▸ To do
Nothing after the line with "9. The term" belongs in the copy; extract the lines below from the top through that line, pictures left out.

▸ Data shown
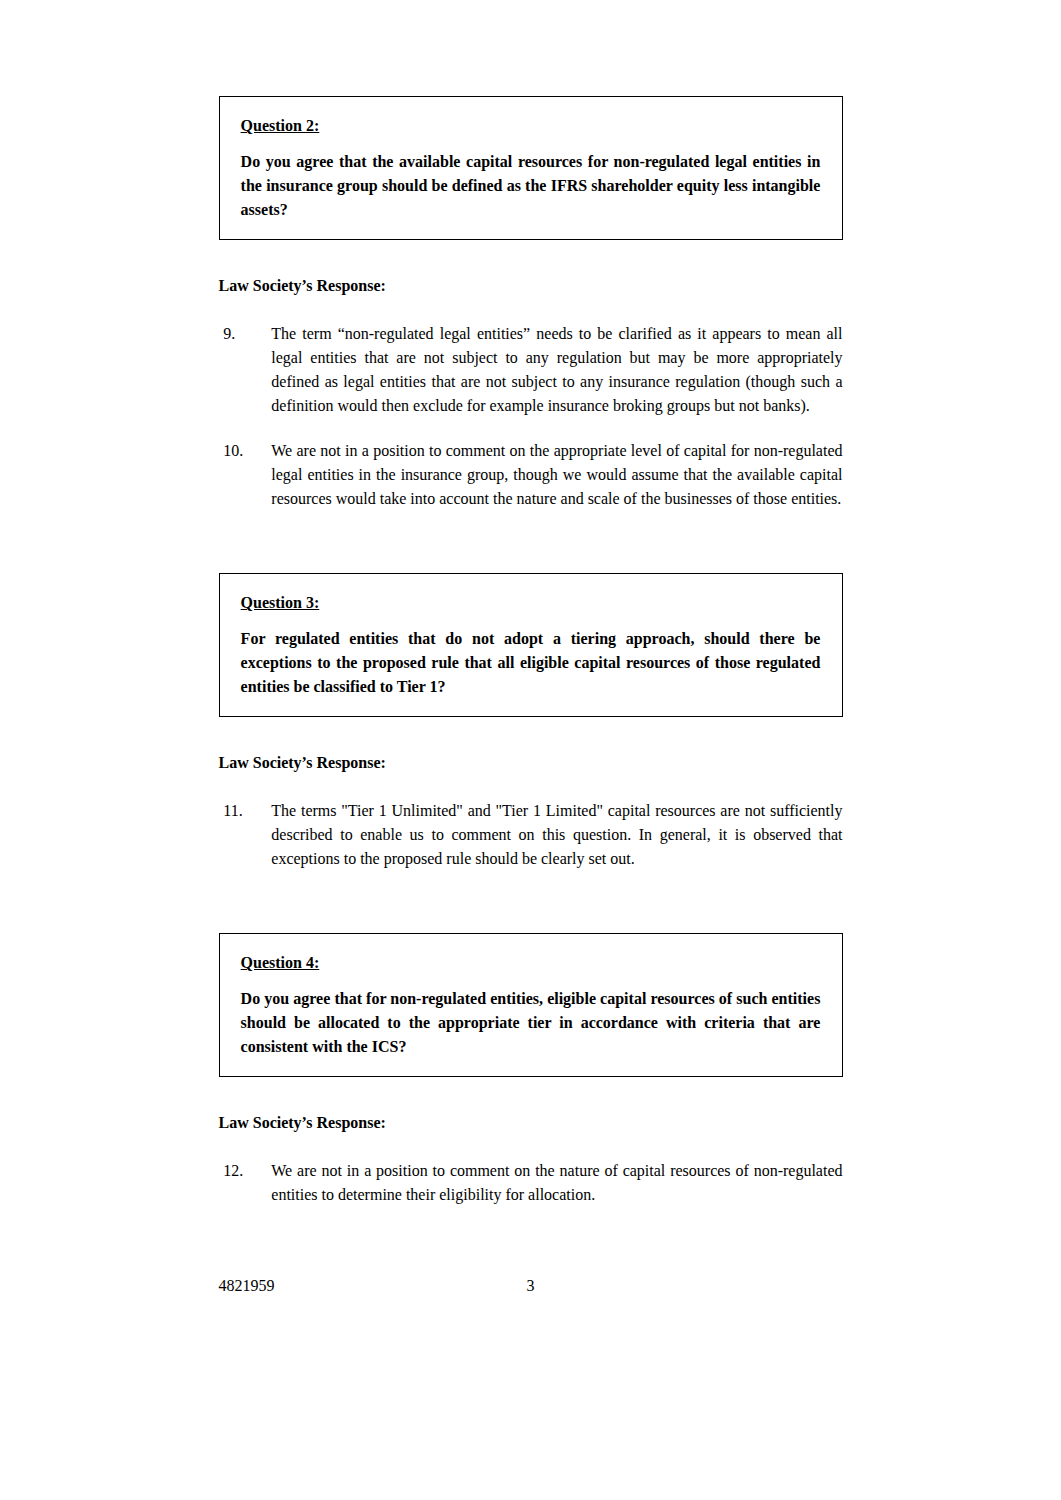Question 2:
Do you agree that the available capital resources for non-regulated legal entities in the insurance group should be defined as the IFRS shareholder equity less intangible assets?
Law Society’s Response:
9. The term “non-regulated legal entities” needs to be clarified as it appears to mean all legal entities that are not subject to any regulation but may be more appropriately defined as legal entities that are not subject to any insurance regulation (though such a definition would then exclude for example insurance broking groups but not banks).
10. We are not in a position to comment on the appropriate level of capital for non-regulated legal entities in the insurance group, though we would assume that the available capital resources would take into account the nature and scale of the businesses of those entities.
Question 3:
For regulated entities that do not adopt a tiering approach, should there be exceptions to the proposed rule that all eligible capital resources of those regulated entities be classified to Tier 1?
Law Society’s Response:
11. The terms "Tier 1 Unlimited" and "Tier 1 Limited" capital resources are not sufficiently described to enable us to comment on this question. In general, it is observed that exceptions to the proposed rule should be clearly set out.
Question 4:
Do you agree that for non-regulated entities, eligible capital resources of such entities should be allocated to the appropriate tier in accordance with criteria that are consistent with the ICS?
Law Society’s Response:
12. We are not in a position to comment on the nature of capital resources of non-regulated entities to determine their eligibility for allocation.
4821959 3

▸ Answer section
Question 2:
Do you agree that the available capital resources for non-regulated legal entities in the insurance group should be defined as the IFRS shareholder equity less intangible assets?
Law Society’s Response:
9. The term “non-regulated legal entities” needs to be clarified as it appears to mean all legal entities that are not subject to any regulation but may be more appropriately defined as legal entities that are not subject to any insurance regulation (though such a definition would then exclude for example insurance broking groups but not banks).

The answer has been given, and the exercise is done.